Speed of persistent cache

Hi,

After the holidays with my girlfriend and the ‘BODS Performance optimization guide’ :wink: i was eager to test/ benchmark some theories with a basic-setup (zero measurement) and measure what the real difference in performance is.

Regarding the Persistent Cache i didn’t notice any performance advantage, here is what i did…

Dimension table ‘DIM’: 1 PK column (Integer/ sequence), 2 UK columns (integer and date). Both are indexed, 10 million rows.

1. Normal lookup flow (zero-measurement):
Rowgen (10 mil) --> Lkp in dimension (pre-load-cache) --> bulkload into fact.

2. Build up persistent cache table:
‘DIM’ (oracle source table) --> ‘DIM_PERS’ (persistent cache). I defined the key columns on teh same columns as i use in the lookup (UK)
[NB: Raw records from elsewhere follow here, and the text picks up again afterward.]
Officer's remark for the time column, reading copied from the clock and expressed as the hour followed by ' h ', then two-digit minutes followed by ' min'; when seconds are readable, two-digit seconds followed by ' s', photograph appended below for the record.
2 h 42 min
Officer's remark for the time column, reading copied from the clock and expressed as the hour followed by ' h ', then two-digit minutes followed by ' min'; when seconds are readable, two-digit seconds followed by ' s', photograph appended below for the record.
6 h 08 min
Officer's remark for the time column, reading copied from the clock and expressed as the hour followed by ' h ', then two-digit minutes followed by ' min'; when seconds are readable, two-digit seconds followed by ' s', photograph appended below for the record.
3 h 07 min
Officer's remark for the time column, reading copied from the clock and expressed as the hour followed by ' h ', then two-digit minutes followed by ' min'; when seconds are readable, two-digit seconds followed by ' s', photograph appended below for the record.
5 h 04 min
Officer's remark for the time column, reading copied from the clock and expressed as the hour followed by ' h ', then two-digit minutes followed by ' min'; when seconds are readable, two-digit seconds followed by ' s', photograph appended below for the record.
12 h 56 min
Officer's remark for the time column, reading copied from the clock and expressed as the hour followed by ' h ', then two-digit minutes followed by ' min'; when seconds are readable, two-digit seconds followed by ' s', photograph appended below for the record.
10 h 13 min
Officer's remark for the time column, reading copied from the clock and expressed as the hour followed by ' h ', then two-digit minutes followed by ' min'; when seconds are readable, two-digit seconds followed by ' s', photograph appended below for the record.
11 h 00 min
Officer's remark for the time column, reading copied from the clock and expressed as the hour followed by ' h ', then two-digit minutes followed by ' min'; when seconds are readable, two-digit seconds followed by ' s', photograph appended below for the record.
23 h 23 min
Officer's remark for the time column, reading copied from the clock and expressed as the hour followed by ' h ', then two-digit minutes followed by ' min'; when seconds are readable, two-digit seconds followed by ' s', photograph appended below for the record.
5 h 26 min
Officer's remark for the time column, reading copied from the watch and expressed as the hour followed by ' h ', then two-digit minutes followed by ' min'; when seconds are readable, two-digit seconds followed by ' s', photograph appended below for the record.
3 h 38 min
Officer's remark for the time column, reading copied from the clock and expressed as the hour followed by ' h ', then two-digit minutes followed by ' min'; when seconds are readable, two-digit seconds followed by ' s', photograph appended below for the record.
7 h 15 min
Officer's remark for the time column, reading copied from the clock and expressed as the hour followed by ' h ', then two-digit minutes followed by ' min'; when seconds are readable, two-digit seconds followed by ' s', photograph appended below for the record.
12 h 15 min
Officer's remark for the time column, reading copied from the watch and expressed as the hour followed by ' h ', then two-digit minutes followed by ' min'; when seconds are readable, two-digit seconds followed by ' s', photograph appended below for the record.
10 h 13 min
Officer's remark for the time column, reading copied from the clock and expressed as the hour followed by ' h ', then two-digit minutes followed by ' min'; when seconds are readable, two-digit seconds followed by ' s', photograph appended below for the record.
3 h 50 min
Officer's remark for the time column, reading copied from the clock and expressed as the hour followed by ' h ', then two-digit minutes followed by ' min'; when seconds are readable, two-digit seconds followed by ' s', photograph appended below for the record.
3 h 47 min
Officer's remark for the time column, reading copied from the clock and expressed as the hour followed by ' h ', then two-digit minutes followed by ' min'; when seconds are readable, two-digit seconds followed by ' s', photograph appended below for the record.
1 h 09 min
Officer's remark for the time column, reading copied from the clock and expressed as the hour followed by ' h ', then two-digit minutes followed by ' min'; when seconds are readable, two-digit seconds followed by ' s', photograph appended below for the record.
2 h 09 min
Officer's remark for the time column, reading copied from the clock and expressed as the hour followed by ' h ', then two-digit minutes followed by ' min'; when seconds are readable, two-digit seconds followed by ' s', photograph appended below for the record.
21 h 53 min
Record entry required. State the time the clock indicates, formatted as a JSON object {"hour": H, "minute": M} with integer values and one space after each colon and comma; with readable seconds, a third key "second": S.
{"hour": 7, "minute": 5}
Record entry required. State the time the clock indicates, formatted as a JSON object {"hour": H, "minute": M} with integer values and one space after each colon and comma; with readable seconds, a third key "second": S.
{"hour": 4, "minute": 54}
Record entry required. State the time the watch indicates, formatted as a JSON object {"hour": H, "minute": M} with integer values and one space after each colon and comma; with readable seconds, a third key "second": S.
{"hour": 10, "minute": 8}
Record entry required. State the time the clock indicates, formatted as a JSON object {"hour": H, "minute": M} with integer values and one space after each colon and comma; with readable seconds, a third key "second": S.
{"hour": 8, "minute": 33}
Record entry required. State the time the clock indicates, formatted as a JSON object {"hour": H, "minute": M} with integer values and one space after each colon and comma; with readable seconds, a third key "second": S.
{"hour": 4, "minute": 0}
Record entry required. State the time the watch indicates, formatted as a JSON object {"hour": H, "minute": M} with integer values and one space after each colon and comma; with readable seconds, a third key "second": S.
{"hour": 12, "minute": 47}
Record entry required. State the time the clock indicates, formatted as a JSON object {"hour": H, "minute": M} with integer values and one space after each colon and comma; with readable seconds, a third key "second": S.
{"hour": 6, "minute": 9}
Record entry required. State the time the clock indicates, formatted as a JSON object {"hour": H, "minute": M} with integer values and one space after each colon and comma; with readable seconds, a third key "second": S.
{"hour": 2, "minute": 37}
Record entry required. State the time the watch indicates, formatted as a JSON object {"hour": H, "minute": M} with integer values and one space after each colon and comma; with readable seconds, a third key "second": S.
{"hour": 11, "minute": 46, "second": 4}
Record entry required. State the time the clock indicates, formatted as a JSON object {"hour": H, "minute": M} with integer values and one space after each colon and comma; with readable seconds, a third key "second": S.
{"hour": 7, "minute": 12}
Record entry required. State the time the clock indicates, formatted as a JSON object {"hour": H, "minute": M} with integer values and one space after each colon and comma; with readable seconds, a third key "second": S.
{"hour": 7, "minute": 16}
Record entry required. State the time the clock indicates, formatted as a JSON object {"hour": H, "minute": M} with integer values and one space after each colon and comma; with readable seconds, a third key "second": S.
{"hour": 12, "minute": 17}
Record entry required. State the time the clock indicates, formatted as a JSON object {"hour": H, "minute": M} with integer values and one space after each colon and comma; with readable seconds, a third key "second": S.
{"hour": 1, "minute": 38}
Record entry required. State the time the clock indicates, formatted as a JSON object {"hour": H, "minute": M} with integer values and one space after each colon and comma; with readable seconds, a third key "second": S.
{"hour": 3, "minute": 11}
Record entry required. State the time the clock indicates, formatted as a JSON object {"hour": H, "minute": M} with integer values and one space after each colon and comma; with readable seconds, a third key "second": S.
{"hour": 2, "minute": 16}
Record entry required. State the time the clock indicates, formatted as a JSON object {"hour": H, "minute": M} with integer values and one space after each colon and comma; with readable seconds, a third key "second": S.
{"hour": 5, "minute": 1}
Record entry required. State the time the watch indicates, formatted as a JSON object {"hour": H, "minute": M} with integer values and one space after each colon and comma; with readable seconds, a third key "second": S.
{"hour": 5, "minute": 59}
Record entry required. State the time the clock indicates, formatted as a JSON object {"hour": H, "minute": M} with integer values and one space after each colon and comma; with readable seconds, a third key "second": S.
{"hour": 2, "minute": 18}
3. Lookup Persistent cache flow:

Exactly the same as the normal lookup flow, however with a lookup to the Persistent caching table.

Results
The persisent-cache-lkp flow and the normal-lkp flow take exactly the same time to finish (i did several runs).

I would expect the persistent cache to be faster because the persistent cache doesn’t have to query the database and there is no extra I/O. Obviously i am missing something here, but what?
When should the persistent cache be faster?


BBatenburg :netherlands: (BOB member since 2008-09-22)

I would expect a lookup with pre-load cache to run in the same time
as using a lookup against the persistent cache. All you ‘saved’ is the time to load the cache - although you had to do it in another DF which itself takes time.

If there are a lot of values to load into the cache, and a lot of lookups spread throughout the job you might save some time by only loading the cache once. However, if you’re doing this sort of thing the chances are the lookup table itself is being modified and every time that happens the persistent cache will need to be reloaded.


dastocks (BOB member since 2006-12-11)

Exactly, i should win the time to build up the lkp-cache. Example:

Pre-load cache lookup flow:

  1. Build up cache: 10 minutes
  2. Lookup values: 15 minutes
    Total: 25 minutes

In this case i would expect the PC (persistant cache)-flow would take 15 minutes in stead of 25 (compared to the normal cached lookup). Because the PC-table is allready build and it only has to execute step #2.

Reality is it doesn’t, it takes 25 minutes… I don’t get it…


BBatenburg :netherlands: (BOB member since 2008-09-22)

I believe that the jobserver only tries to keep the PC data in memory on a ‘best endeavours’ basis. If the PC data is flushed from memory and then read from disk again for each lookup DF you’re probably not gaining anything.

Is the DF doing the lookups running with In-memory or Pageable cache? - this might make a difference. You could also try setting the lookup itself to run as a seperate process within the DF.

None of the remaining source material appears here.